The reason this is the case is that a multi-speaker Sonos system requires all devices to operate on the same software and older products “do not have enough memory or processing power to sustain future innovation.” Thus, as Sonos explains in an email to customers, “If modern products remain connected to legacy products after May, they also will not receive software updates and new features.”

You won’t see changes at first — Sonos says it doesn’t expect “any immediate impact from ending software updates,” but warns that “As changes are made to technology in the future, particularly by music service and voice partners, access to certain services or features may be disrupted.”

So if, for instance, a Sonos partner puts out an update that isn’t backward compatible with older hardware, users with legacy gear won’t be able to get the update.

What’s affected? — Those products deemed legacy include: the Sonos Bridge, Connect, Connect:Amp, CR200, Play:5 (Gen1), ZP80, ZP90, ZP100, and ZP120.
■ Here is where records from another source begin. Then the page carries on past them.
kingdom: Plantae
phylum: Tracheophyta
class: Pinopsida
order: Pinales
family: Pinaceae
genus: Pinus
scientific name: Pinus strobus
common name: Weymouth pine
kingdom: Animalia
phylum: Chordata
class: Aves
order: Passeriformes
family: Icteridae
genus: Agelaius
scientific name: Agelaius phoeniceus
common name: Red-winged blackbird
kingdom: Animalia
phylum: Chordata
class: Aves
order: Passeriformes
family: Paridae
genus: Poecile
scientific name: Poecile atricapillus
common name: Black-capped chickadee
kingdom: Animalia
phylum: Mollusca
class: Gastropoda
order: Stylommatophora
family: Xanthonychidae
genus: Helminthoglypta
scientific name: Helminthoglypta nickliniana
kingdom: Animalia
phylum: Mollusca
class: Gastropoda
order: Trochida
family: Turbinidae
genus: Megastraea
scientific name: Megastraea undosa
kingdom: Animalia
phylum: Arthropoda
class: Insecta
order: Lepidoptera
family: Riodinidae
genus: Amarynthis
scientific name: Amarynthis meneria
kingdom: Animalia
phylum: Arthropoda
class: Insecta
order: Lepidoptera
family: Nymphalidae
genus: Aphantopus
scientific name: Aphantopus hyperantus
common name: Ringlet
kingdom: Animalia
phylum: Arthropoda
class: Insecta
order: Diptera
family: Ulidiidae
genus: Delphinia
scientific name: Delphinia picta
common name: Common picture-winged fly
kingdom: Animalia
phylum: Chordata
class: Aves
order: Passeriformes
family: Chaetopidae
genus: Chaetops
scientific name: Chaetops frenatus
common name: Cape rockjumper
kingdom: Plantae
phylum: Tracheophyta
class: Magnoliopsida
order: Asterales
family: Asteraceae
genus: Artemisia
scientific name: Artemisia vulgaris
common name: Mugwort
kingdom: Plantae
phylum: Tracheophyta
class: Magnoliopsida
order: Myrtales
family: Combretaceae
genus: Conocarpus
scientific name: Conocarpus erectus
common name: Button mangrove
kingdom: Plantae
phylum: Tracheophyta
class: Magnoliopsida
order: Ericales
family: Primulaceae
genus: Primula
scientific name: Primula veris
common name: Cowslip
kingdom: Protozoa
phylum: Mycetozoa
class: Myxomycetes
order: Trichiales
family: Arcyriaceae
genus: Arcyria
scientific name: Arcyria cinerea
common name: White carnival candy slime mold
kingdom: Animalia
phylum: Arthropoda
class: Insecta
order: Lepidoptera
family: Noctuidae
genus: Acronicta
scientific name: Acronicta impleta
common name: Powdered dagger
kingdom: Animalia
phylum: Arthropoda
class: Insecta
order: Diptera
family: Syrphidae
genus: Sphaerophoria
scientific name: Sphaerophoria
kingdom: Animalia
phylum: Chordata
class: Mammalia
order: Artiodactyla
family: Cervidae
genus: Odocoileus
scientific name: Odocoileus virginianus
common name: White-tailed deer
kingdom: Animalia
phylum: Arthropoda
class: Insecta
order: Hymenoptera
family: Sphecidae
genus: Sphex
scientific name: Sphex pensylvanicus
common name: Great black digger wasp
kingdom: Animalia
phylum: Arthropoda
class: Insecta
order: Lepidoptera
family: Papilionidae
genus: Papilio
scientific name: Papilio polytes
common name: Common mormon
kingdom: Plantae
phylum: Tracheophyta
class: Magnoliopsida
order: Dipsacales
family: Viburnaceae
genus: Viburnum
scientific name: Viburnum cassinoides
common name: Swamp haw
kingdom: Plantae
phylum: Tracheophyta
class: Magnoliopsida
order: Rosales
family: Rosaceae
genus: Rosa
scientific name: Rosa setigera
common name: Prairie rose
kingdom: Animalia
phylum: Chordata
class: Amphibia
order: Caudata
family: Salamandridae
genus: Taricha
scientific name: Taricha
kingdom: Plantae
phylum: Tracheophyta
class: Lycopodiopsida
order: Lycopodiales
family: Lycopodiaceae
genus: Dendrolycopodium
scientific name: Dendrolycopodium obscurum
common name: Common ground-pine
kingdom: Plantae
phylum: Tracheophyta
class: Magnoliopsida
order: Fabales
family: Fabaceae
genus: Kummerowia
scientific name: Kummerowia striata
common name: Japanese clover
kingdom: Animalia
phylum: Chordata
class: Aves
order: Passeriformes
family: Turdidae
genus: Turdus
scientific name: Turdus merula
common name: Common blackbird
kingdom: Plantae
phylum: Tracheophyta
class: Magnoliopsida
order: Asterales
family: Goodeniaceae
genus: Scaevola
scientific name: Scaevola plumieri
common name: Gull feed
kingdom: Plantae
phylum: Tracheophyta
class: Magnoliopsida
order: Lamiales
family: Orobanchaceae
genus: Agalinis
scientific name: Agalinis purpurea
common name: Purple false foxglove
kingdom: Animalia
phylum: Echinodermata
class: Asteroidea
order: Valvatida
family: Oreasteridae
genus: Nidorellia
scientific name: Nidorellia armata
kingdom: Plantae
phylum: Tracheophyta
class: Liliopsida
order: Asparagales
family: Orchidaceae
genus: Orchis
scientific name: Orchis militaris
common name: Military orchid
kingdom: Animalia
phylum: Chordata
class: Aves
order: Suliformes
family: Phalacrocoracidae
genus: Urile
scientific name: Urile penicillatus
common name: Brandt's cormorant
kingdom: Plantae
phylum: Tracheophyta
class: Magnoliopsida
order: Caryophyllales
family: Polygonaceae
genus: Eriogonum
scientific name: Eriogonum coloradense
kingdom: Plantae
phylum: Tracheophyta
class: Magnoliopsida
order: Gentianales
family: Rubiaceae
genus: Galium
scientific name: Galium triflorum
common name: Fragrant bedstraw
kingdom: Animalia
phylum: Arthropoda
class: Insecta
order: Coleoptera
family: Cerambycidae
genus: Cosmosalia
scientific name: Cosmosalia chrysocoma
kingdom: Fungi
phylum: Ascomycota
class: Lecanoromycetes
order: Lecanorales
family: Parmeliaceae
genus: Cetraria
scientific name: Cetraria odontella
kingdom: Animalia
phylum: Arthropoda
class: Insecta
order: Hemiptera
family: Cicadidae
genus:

What can you do? — If the prospect of a handicapped Sonos system fills you with terror, you can claim a 30 percent discount on new gear to replace your legacy devices (devices, we should point out, which currently work and sound just fine). This kind of "future innovation" update is precisely the situation Sonos outlined as the reason it was using software to brick perfectly good hardware as part of its upgrade program. But it’s something, and it definitely beats getting no discount at all. The company is essentially forcing consumers to make a decision on whether potential new additions to its software suite are worth the price of entry on recently released products — and setting a precedent that whatever you buy right now won't be around for the long haul.